This paper examined current red light camera technology, assessed system effectiveness, and outlined major issues associated with deployment. In addition to a review of the basic components of this technology (wet film/35-mm, and digital systems) general cost data was provided.
Most red light camera systems in operation today use wet film technology that requires exposed film to be retrieved, processed, developed, and converted into digital images daily. Digital cameras; however, allow more advanced high resolution imaging, and enable images to be stored and downloaded electronically. Although digital cameras are more expensive, the cost of these cameras is declining.
Automated red light camera systems consist of fixed costs (the costs of the equipment and installation) and variable costs (the cost associated with the back office ticket processes). Overall, the cost for implementing an automated red light enforcement system depends on the geometry of the intersection, and the number lanes/approaches monitored. System costs include the cost of the camera (approximately $50,000), in-pavement inductive loop detectors ($5K per leg), and costs associated with camera housings, poles, flash slaves, and wiring ($5,000 to $8,000).
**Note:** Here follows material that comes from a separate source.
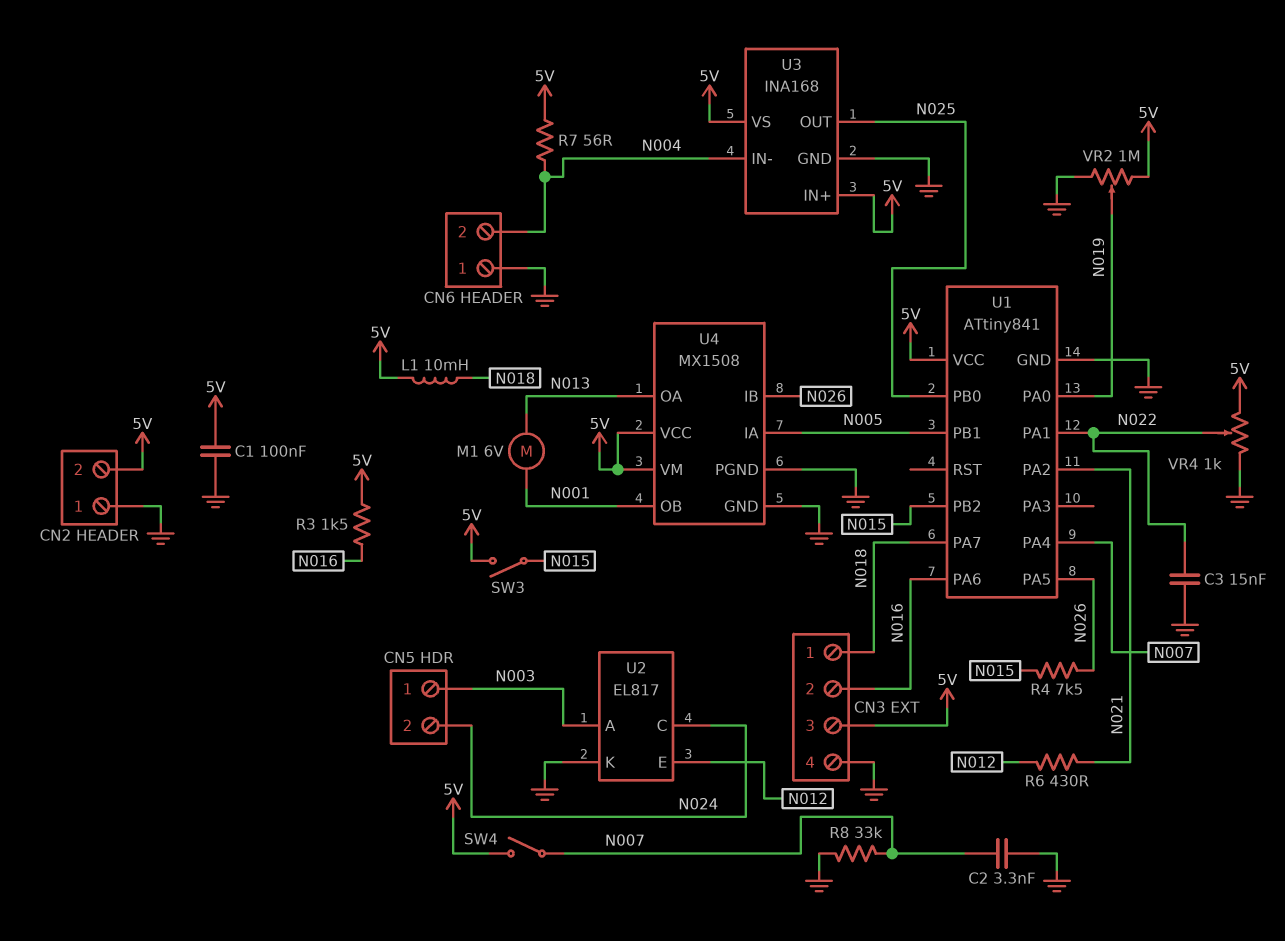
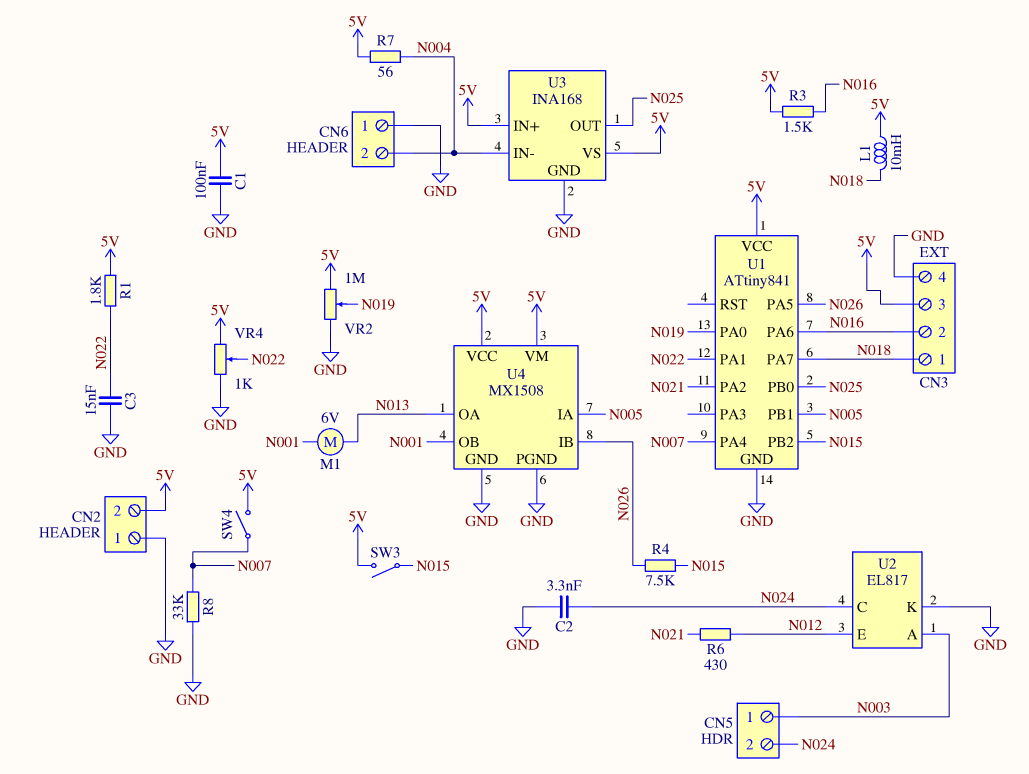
C2: 3.3nF (GND, N007) -> 3.3nF (GND, N024)
R1: none -> 1.8k (5V, N022)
The City of San Francisco, California spent $80,000 per intersection which included installation of loops, wires, poles, and cameras, and the City of Jackson, Michigan spent $67,000 (1998 prices) per intersection for a system that included one wet film camera, housing, loop, pole, and installation. The variable costs are unique to each jurisdiction’s ticketing process and procedures, as well as agreement between the jurisdiction and contractor processing the violations.